Things like this, you can't defend yourself from.


----------



## Shipwreck (Jan 26, 2006)

That is scary!


----------



## pic (Nov 14, 2009)

Remember we are getting a little older. A trike may be something to test drive, maybe not. 
Buy the new motorcycle , Keep the BMW if the condition is still excellent.
Bike week here this week about five miles away.
Road my bicycle there yesterday, OMG !! WHAT A GATHERING . 
My buddy converted his big Harley into a trike ,, said it became more difficult when he hit 70 yrs old. 
He snapped a few pictures yesterday, Dirty old man (Teasingly)


----------



## pic (Nov 14, 2009)

paratrooper said:


> Things like this, you can't defend yourself from.
> 
> View attachment 18197


Was that a hub cap ? I can't tell.


----------



## desertman (Aug 29, 2013)

How 'bout one of these?


----------



## pic (Nov 14, 2009)

Take the wife for a ride on this,

https://motorcycles.autotrader.com/motorcycles/2020/harley_davidson/trike/200848638


----------



## paratrooper (Feb 1, 2012)

pic said:


> Was that a hub cap ? I can't tell.


Word is, it was a tire on a rim. It looks as if it took place in Europe. I rode m/c's while I was stationed in Italy. You really need to be on top of your best game when riding in Europe. Driver's there are usually crazy and poorly skilled.

My wife doesn't ride with me nearly as often as she used to. She's not game for more than 100 miles or so at best. Matter-of-fact, it's been several years since she rode with me.

It's dangerous enough with just me out riding. I'd feel horrible if we both went down and she ended up seriously injured.


----------



## paratrooper (Feb 1, 2012)

This is a BMW, and it ain't one I'm considering buying.


----------



## BackyardCowboy (Aug 27, 2014)

paratrooper said:


> This is a BMW, and it ain't one I'm considering buying.
> 
> View attachment 18325


Can't tell if it's coming or going.


----------



## jacinda (Mar 3, 2020)

tony pasley said:


> You could try one of those new green electric motorcycles


agree


----------



## paratrooper (Feb 1, 2012)

Still keeping an open mind and such about getting a new m/c.

Regular ole gasoline has become so pedestrian and stuff, that I'm now thinking about a Hydrogen Peroxide powered ride.


----------



## BackyardCowboy (Aug 27, 2014)

paratrooper said:


> Still keeping an open mind and such about getting a new m/c.
> 
> Regular ole gasoline has become so pedestrian and stuff, that I'm now thinking about a Hydrogen Peroxide powered ride.


Just remember, hydrogen peroxide will turn you blonde by the time you're done with your ride.


----------



## paratrooper (Feb 1, 2012)

Work task 1
Lay out the records below, not the motorcycle thread above, as a numbered list with blank lines dropped, and leave the pictures out.

Listed records

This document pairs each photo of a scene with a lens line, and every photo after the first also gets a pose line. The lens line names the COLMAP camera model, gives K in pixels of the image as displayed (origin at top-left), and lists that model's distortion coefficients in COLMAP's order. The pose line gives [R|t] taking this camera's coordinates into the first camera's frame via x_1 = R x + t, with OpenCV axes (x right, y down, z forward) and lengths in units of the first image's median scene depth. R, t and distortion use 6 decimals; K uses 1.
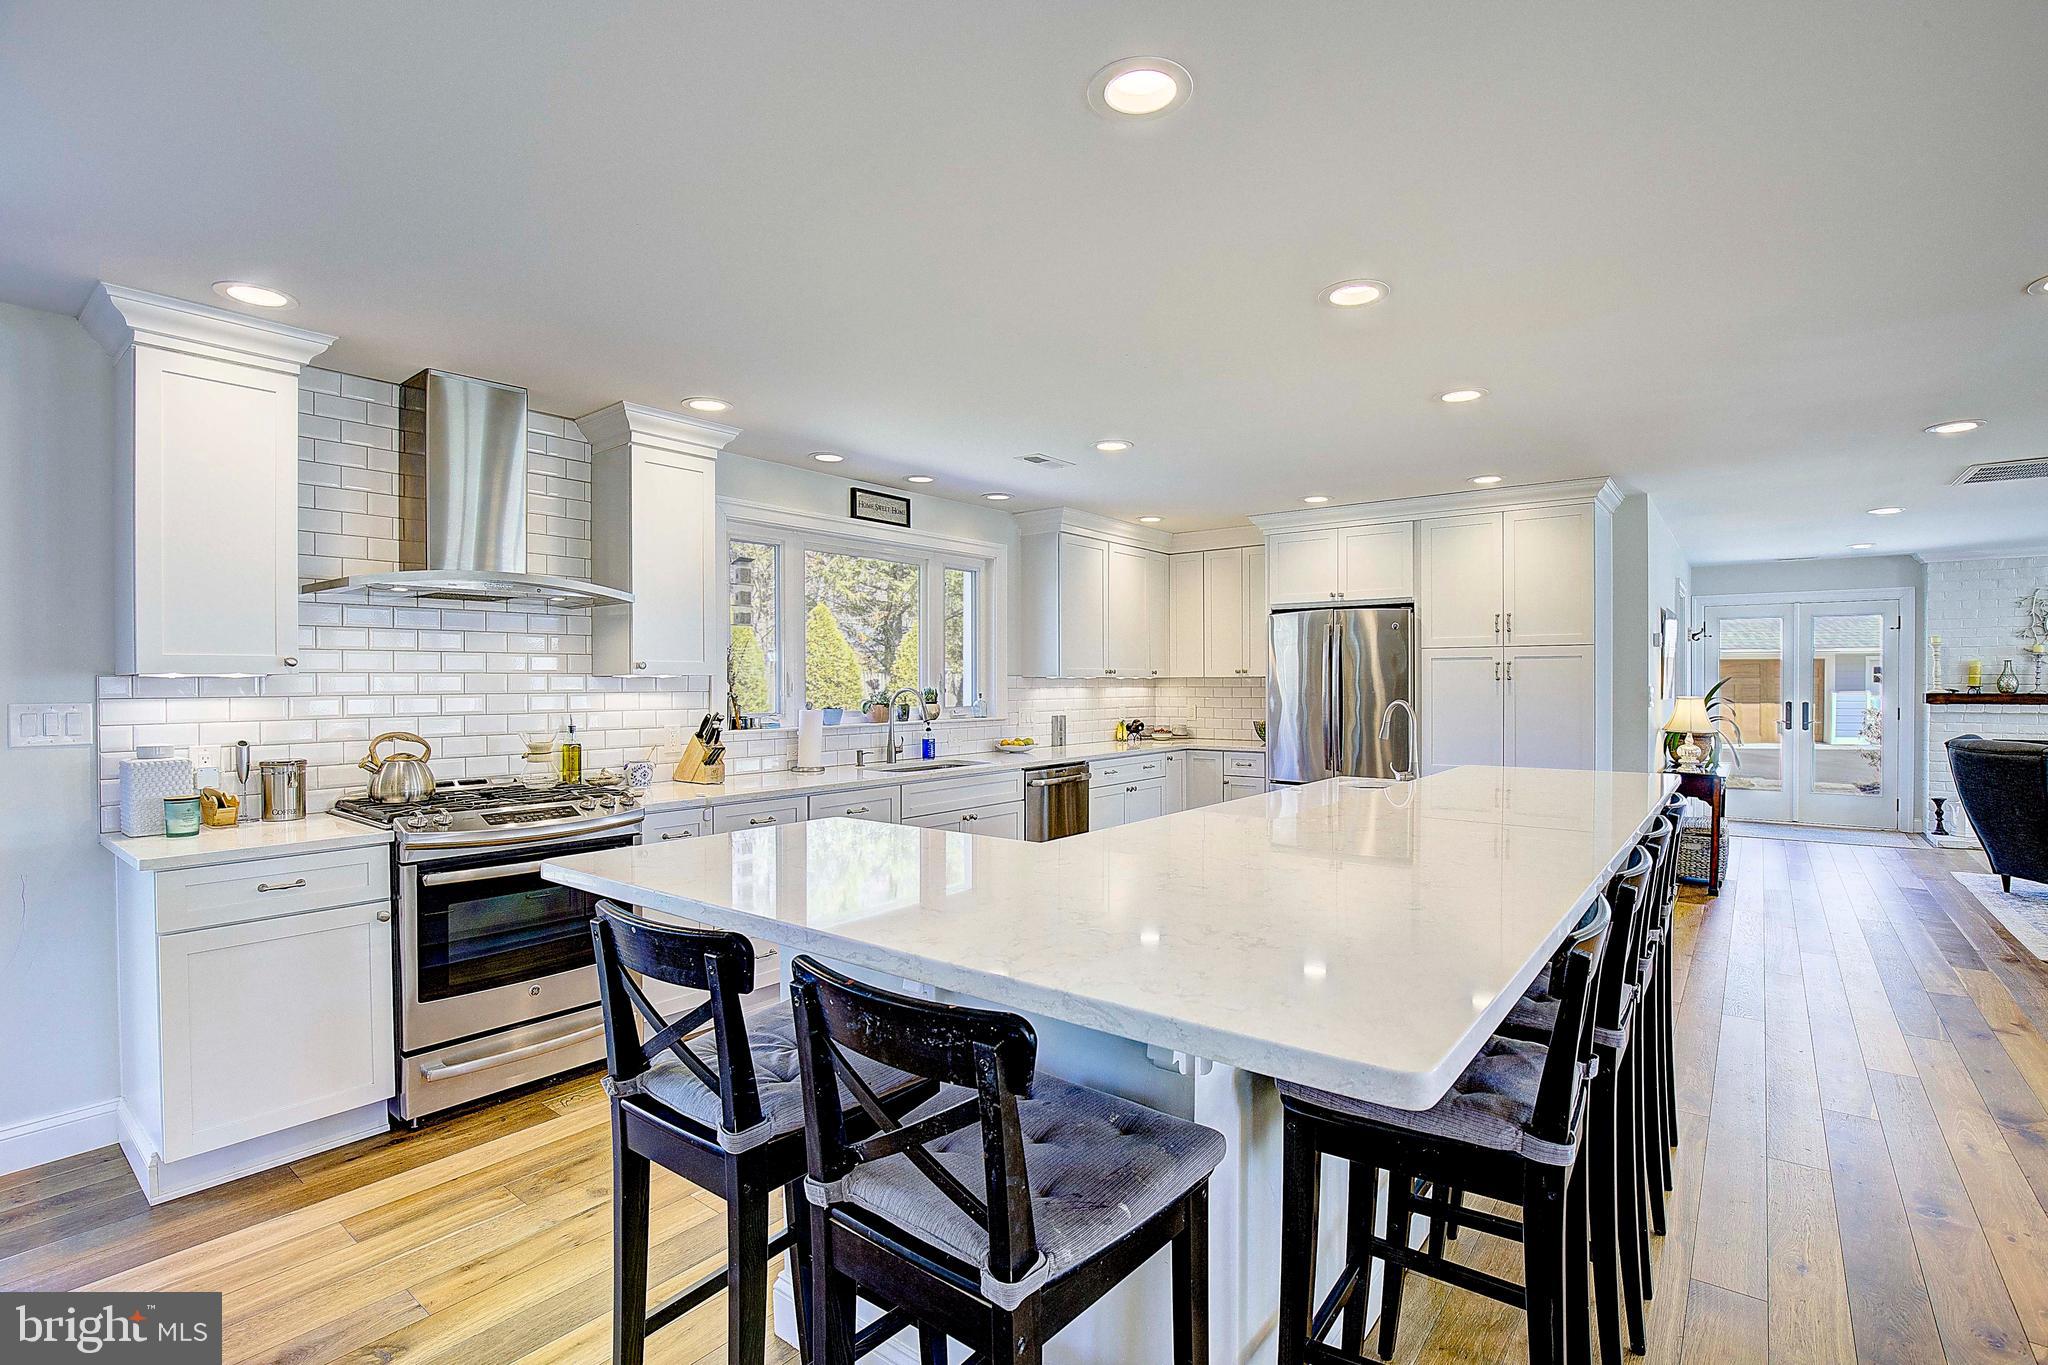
lens RADIAL K [[947.0, 0, 1016.1], [0, 947.0, 711.5], [0, 0, 1]] dist [-0.026820, 0.003190]
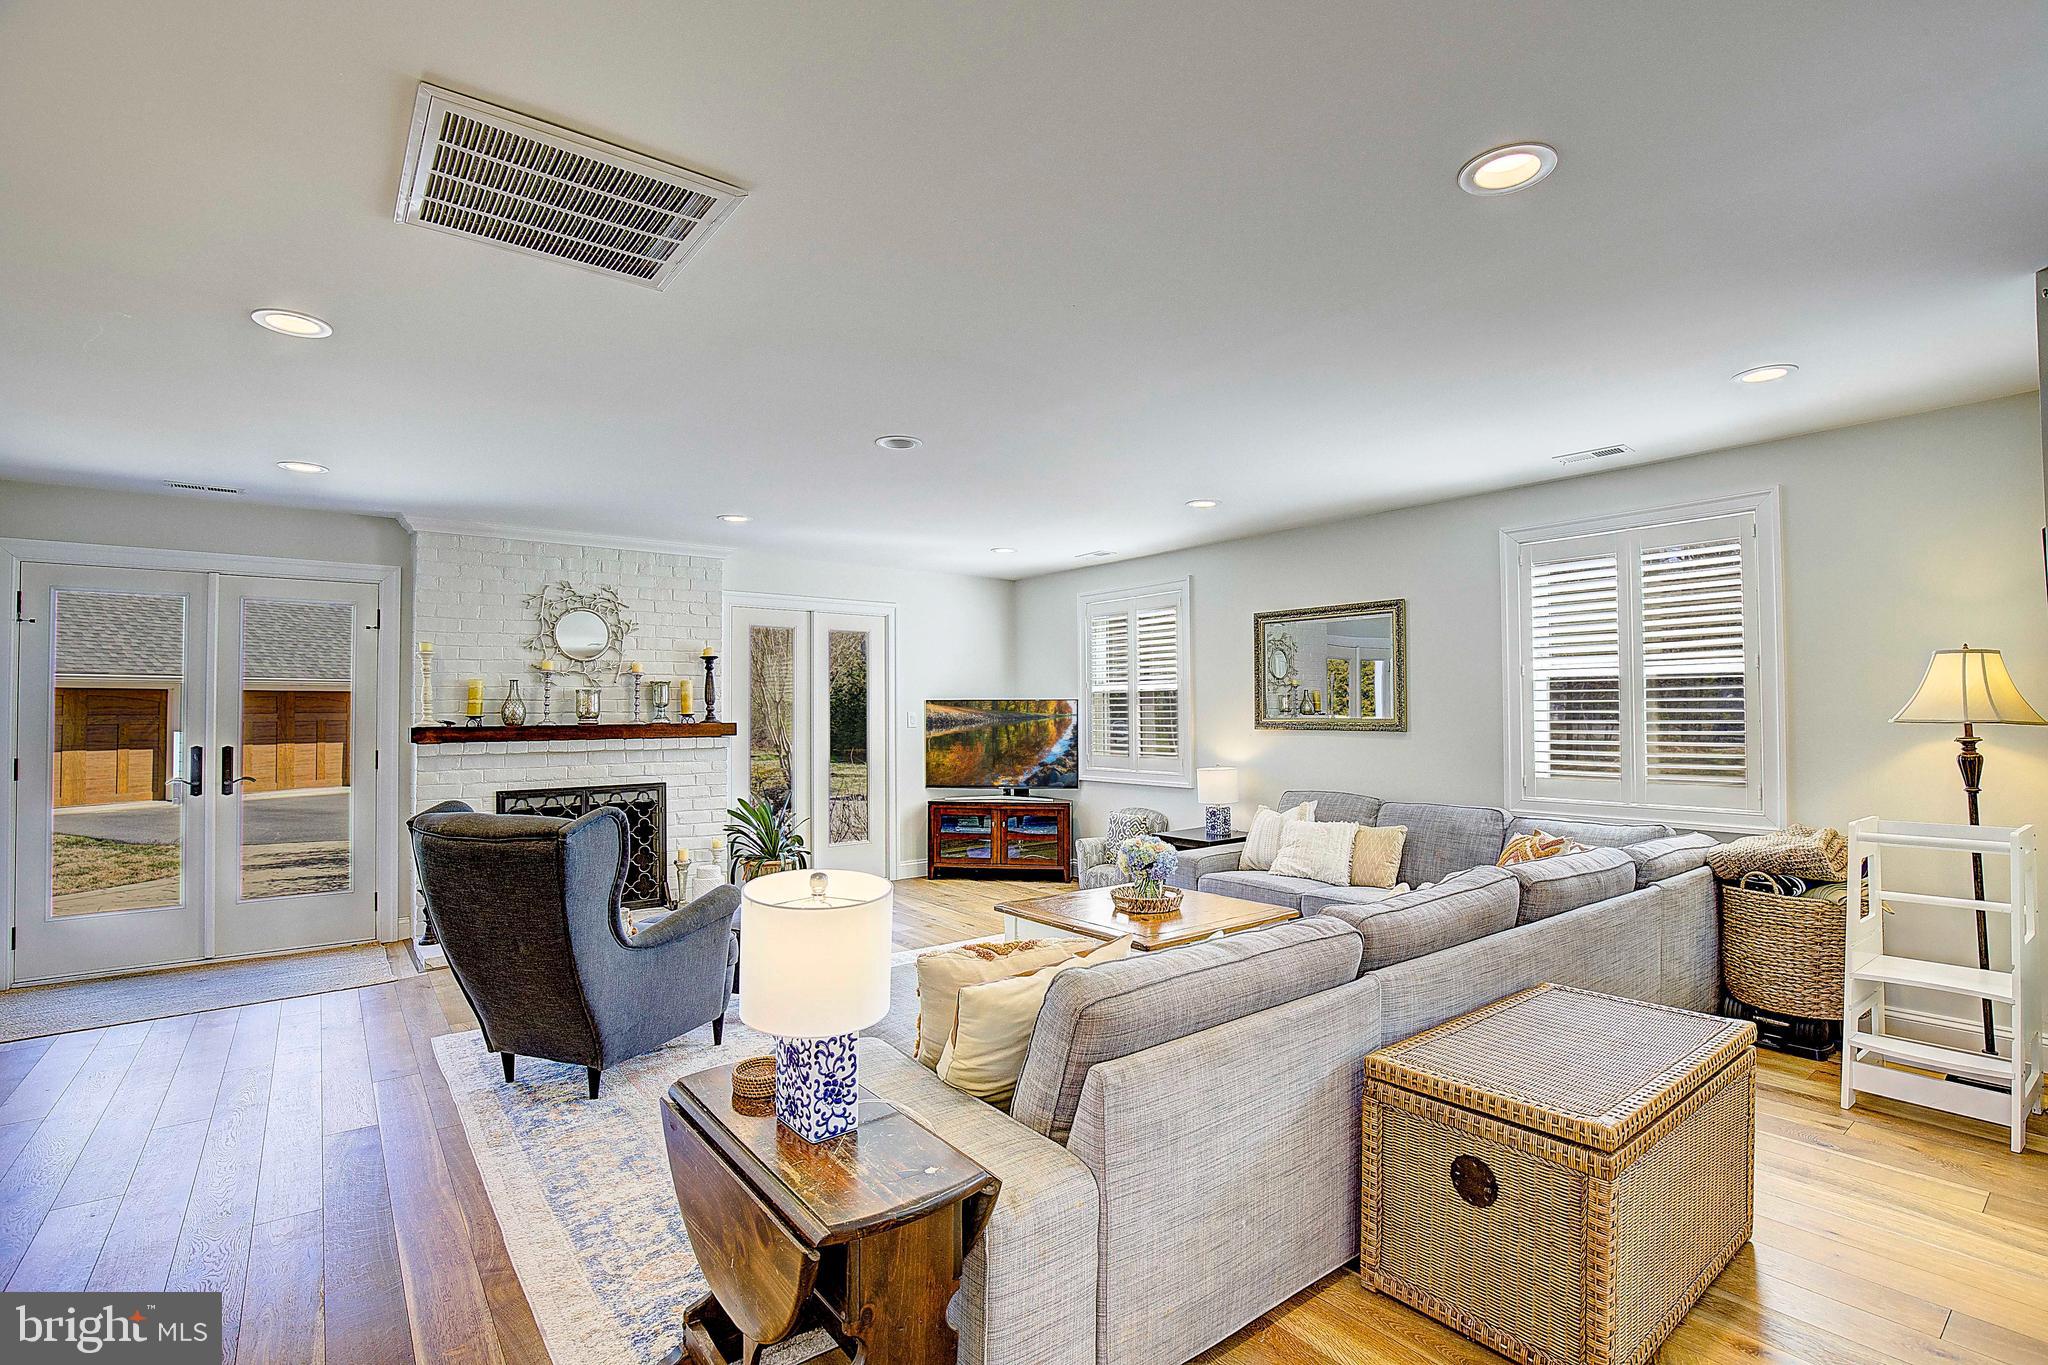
lens RADIAL K [[914.9, 0, 1041.9], [0, 914.9, 695.6], [0, 0, 1]] dist [-0.002816, -0.000252]
pose [[0.224951, 0.030970, 0.973878, 0.920603], [0.015979, 0.999243, -0.035467, -0.023229], [-0.974239, 0.023540, 0.224285, 0.850349]]
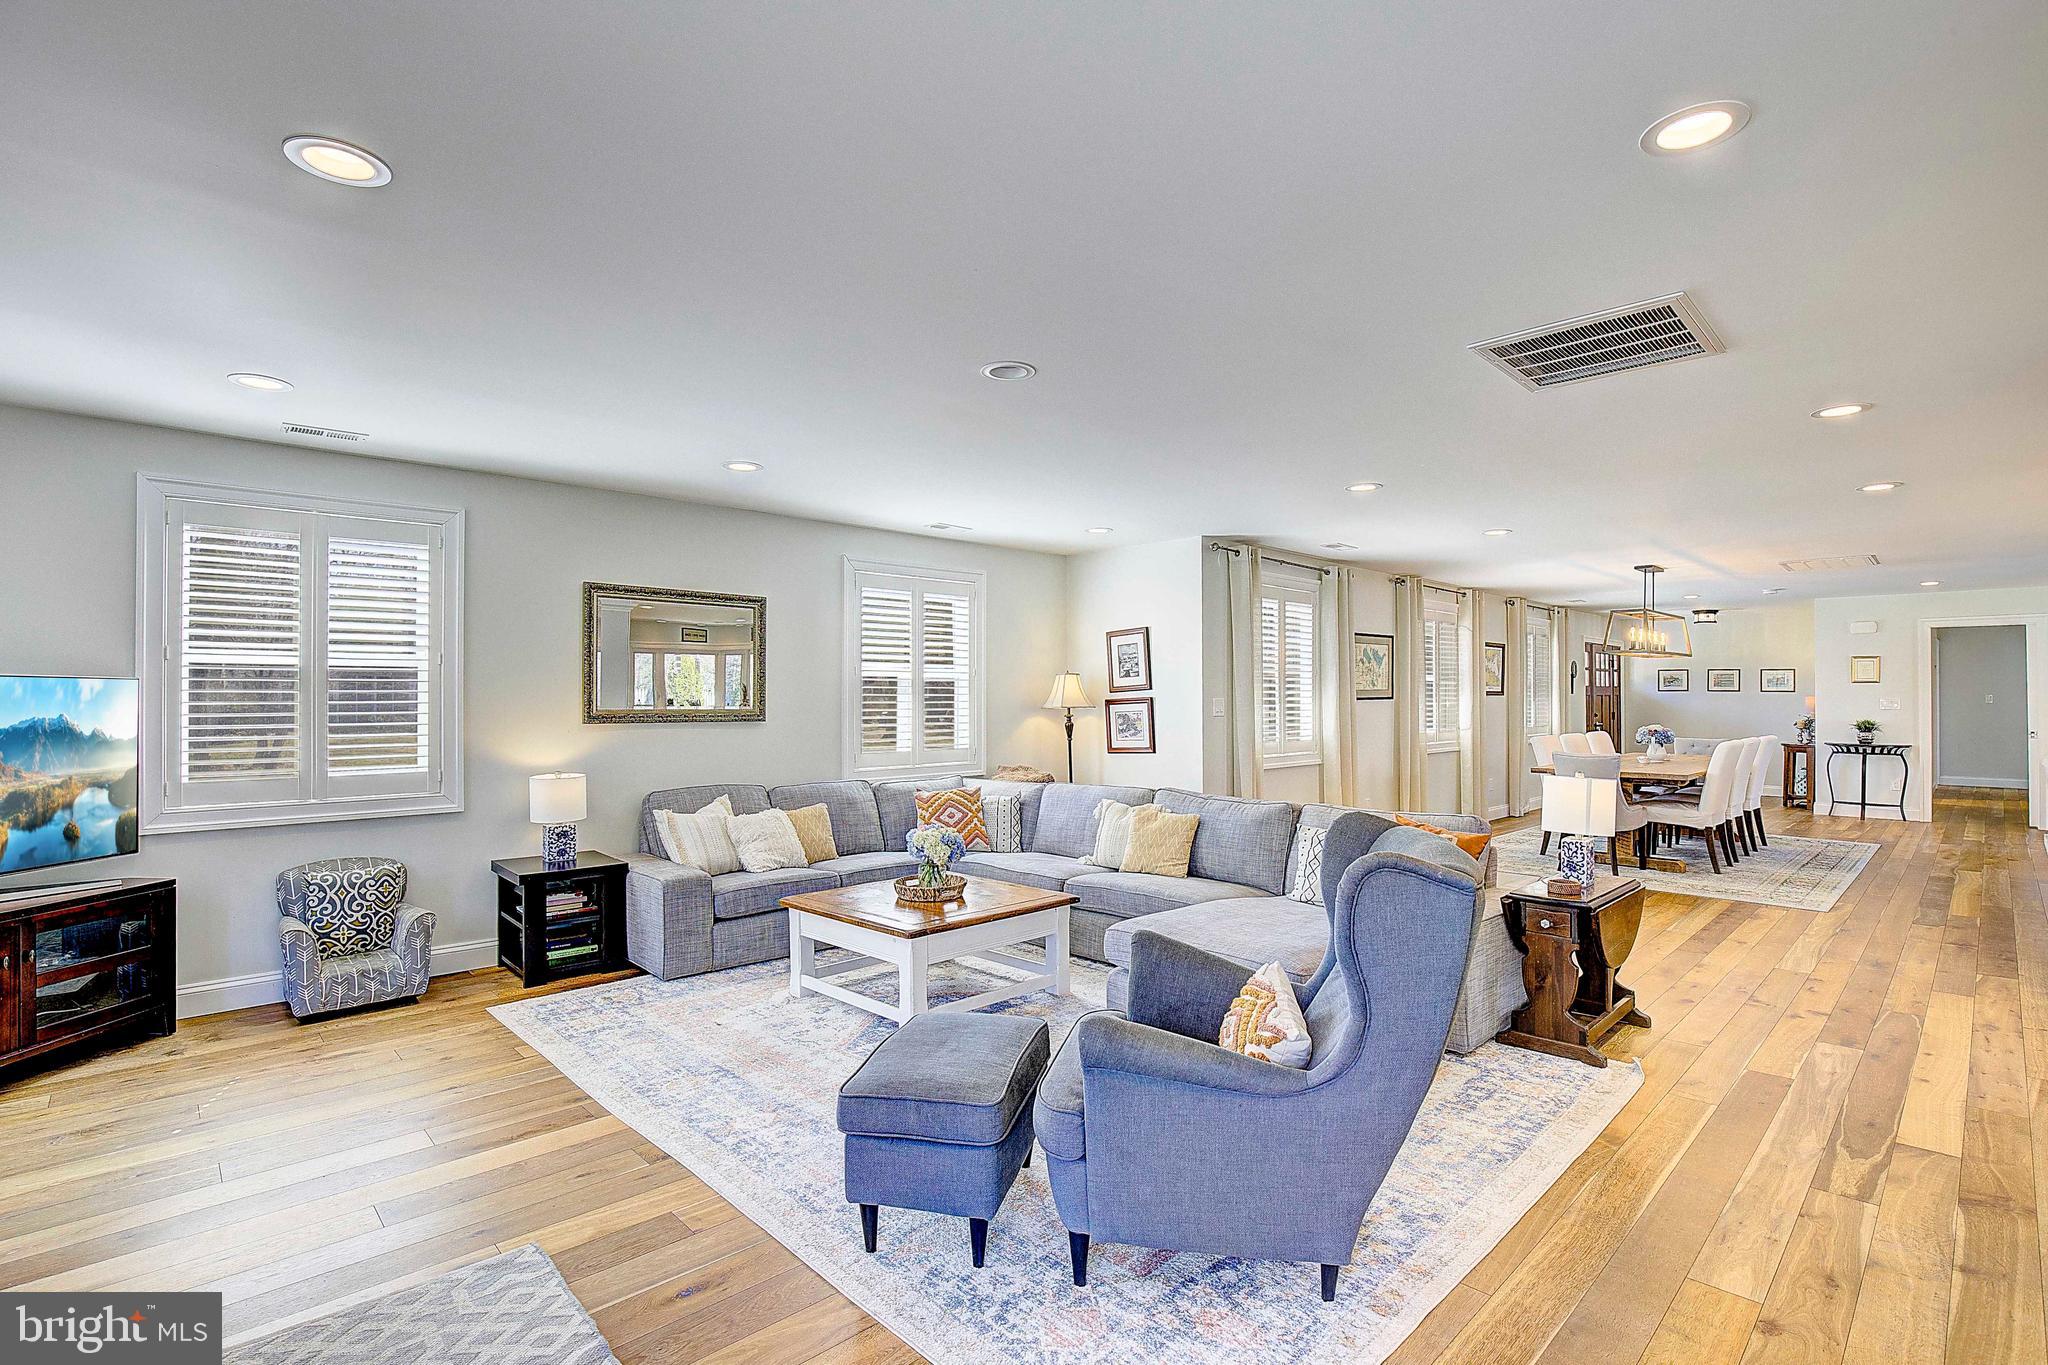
lens RADIAL K [[947.0, 0, 1025.7], [0, 947.0, 690.8], [0, 0, 1]] dist [-0.026820, 0.003190]
pose [[-0.990152, 0.016074, 0.139074, 1.710455], [0.016233, 0.999868, 0.000015, -0.048911], [-0.139055, 0.002272, -0.990282, 2.036952]]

Work task 2
Print the part of the motorcycle thread between "Remember we are" and "five miles away.", inclusive.

Exercise response 1
1. This document pairs each photo of a scene with a lens line, and every photo after the first also gets a pose line. The lens line names the COLMAP camera model, gives K in pixels of the image as displayed (origin at top-left), and lists that model's distortion coefficients in COLMAP's order. The pose line gives [R|t] taking this camera's coordinates into the first camera's frame via x_1 = R x + t, with OpenCV axes (x right, y down, z forward) and lengths in units of the first image's median scene depth. R, t and distortion use 6 decimals; K uses 1.
2. lens RADIAL K [[947.0, 0, 1016.1], [0, 947.0, 711.5], [0, 0, 1]] dist [-0.026820, 0.003190]
3. lens RADIAL K [[914.9, 0, 1041.9], [0, 914.9, 695.6], [0, 0, 1]] dist [-0.002816, -0.000252]
4. pose [[0.224951, 0.030970, 0.973878, 0.920603], [0.015979, 0.999243, -0.035467, -0.023229], [-0.974239, 0.023540, 0.224285, 0.850349]]
5. lens RADIAL K [[947.0, 0, 1025.7], [0, 947.0, 690.8], [0, 0, 1]] dist [-0.026820, 0.003190]
6. pose [[-0.990152, 0.016074, 0.139074, 1.710455], [0.016233, 0.999868, 0.000015, -0.048911], [-0.139055, 0.002272, -0.990282, 2.036952]]

Exercise response 2
Remember we are getting a little older. A trike may be something to test drive, maybe not. 
Buy the new motorcycle , Keep the BMW if the condition is still excellent.
Bike week here this week about five miles away.